Councillors, officers and members of the public took part in an informal poll over the last 10 days in a bid to establish which digital communication channels are the most effective during special and specific situations e.g. school closures due to snow.
The exact question was;
It’s now December and icy roads, closed schools and uncollected bins tend to dominate local government over the coming months. Residents rush to council websites seeking to report problems and find information. Increasingly, there is an expectation for this data to be real time. So what should councils be doing?
Imagine you a council officer with responsibility for updating residents, media, voluntary organisations and private sector companies during these special situations. Which tools do you think are most effective?
The nature of “effective” was left deliberately undefined. Some people may have judged a tool in terms of simple numbers of receivers, speed of update and/or cost.
The results are in the graph below. The scores are out of 10 on a scale of ‘no use at all’ (0) to very effective (10).
Some observations:
- “The quality of the information is most important as it’s the one time of year when people will actively seek information from us”, said one participant. I couldn’t agree more
- The council website remains the most significant digital space for a local authority, scoring 8.29 out of 10. Many participants in the survey noted how this should be the ‘home’ from which all other digital channels should be signposted to, and syndicate from through RSS. This means
- The council website homepage is updated
- Residents and journalists who have subscribed via email (7.1/10) receive an automated notification
- This same notification automatically updates Twitter, Facebook and any other channels being used
- People start sharing this information with each other
The main aim of this is to alleviate pressure on contact centres responsible for keeping people up to date with the latest information. The potential for monetary savings here is massive. According to SOCITM, every telephone call costs £5, every web based interaction is just 17p.
- Many noted that these automated feeds mean there is ‘one version of the truth’ – again cutting down on the likelihood of confused or frustrated residents (and journalists) opting to call the contact centre.
- Whilst many people opted for the dedicated Twitter stream – there were a large number of anti-Twitter comments, as one person said, “setting up new dedicated ones means you have to get new followers” – this requires added workload for the contact centres. For smaller councils, this may be particularly difficult to achieve. A solution to this may be found in an example from Coventry who are using their main council Facebook and Twitter accounts as these have already amassed a strong following. However, it is also worth noting here that only about 1% of the population is seeking to follow their local authority through Twitter – see our recent report Going where the eyeballs are for more on where people are connecting online.

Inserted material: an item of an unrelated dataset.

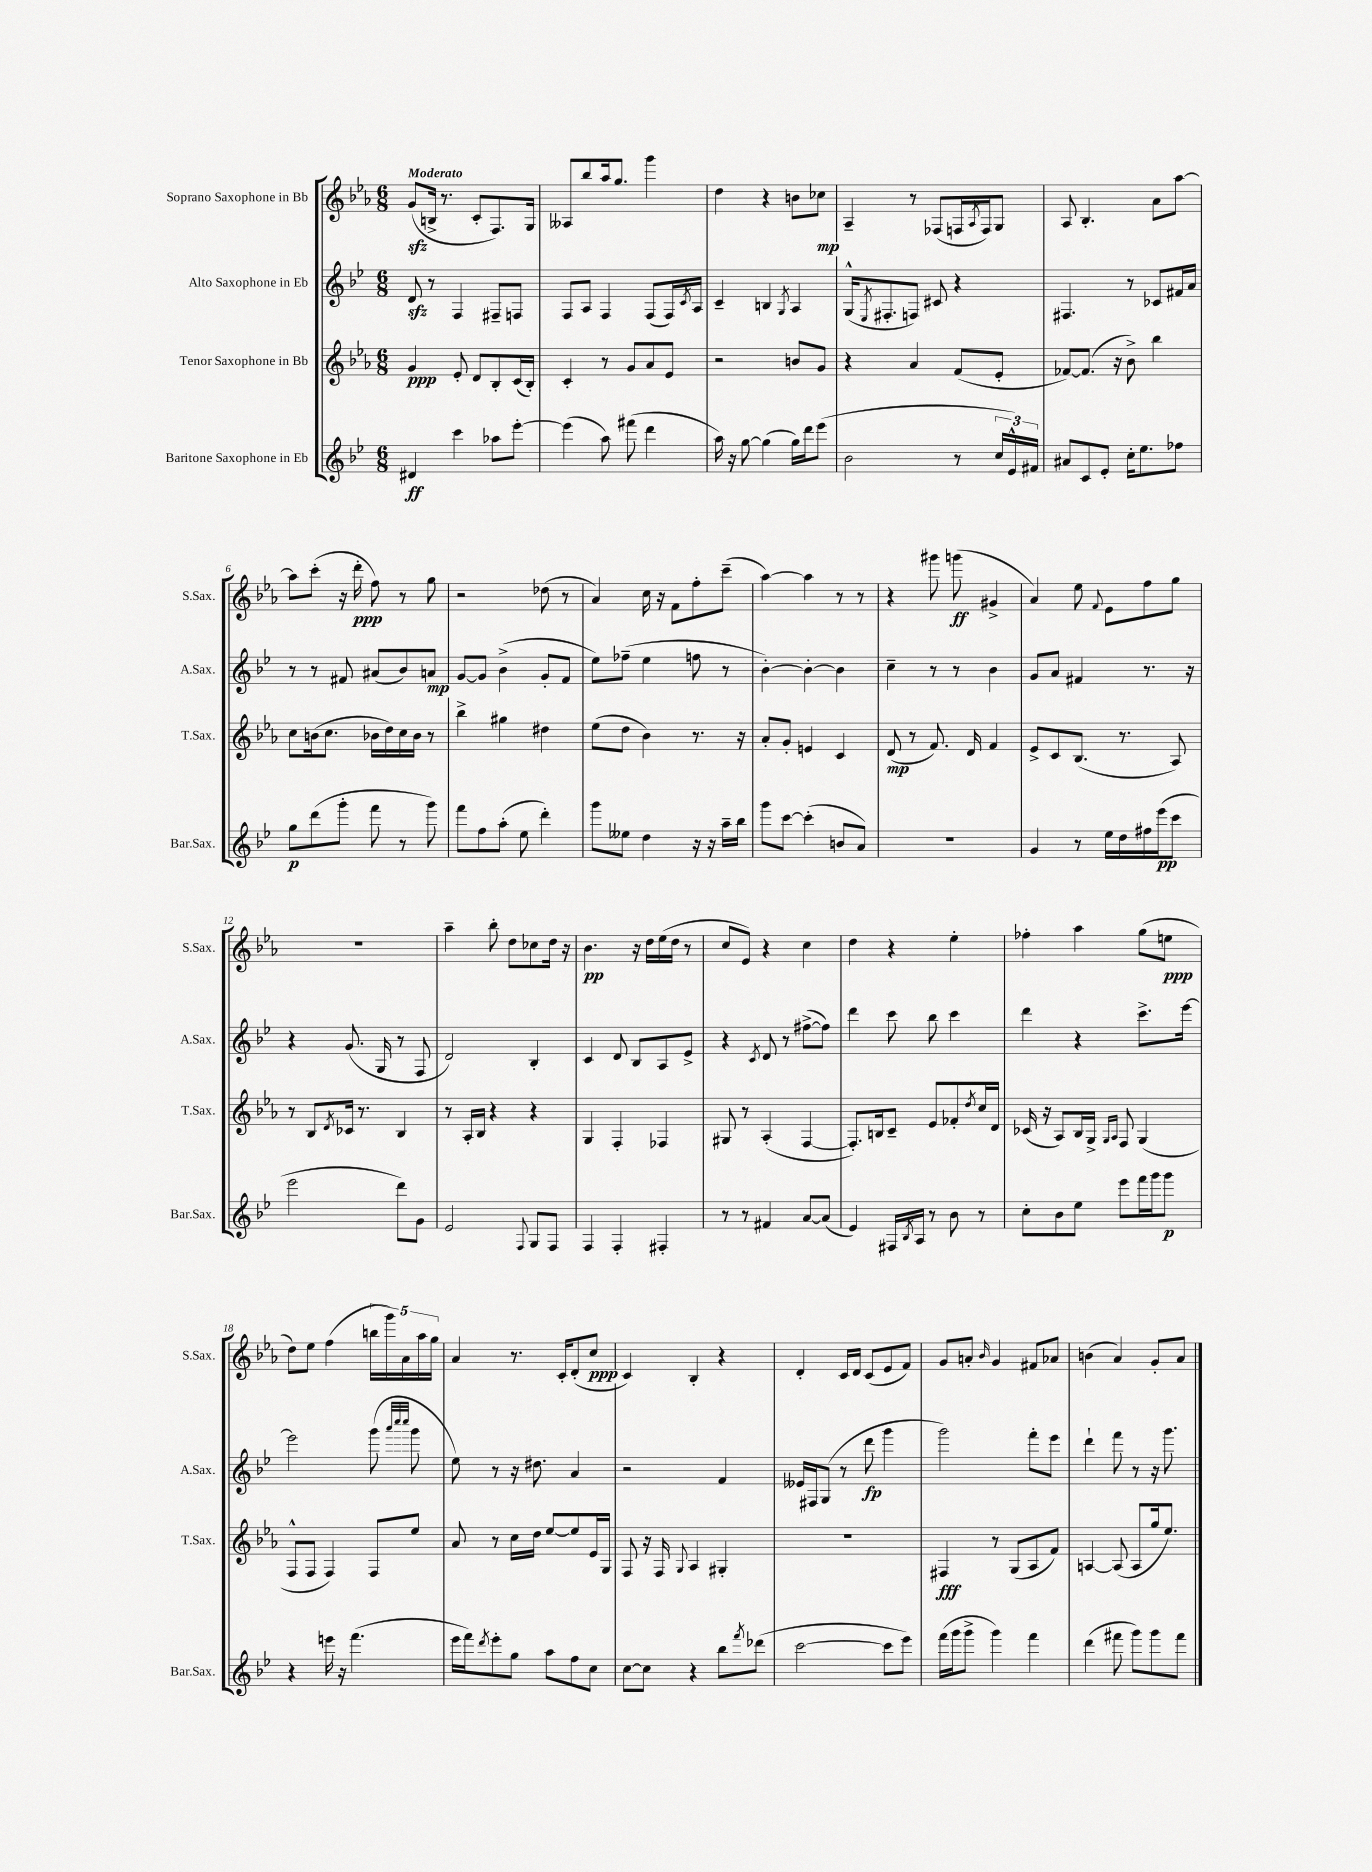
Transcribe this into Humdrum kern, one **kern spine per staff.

- Using real spaces – one of the options I forgot to mention – like information boards in libraries and outside schools. City of Edinburgh Council reported they were doing this. This is also necessary as we remember that there remain 9m people in the country without broadband internet connections – see more on the digital divide and what your authority can do about it here.
- There is much pressure on resource that is preventing many people from turning ideas into practical services. A leading example of how to negate this though is the #wmgrit project. Driving 40 miles through the West Midlands can take you through seven council areas so Birmingham, Walsall, Dudley, Sandwell, Coventry, Wolverhampton, Shropshire, Staffordshire and Solihull – as well as the Highways Agency – have teamed up to pool all road updates together (using CoverItLive) to give local people a fuller sense of what is going on.
- Local bloggers (6.05/10) and community forums (6.68/10) are seen as a reasonably effective resource to distribute information– not scoring as highly as ‘traditional’ journalists or media spaces (7.9/10) but still significant – and a value I believe we will see grow over coming years. See Networked Neighbourhoods recent research for more on the citizen-led spaces and how councils should engage with them.
Whilst the above results are rather unscientific – they are revealing none the less. If nothing else, it further proves that there is no one-size-fits all model to local government communications.
This shows that communication strategies must be controlled yes, but have a necessary chaotic element at the same time in order to best respond to the special and specific. We must take an agile approach and reflect the multimedia use – or digital ecosystem – of the local community and the services the council provides.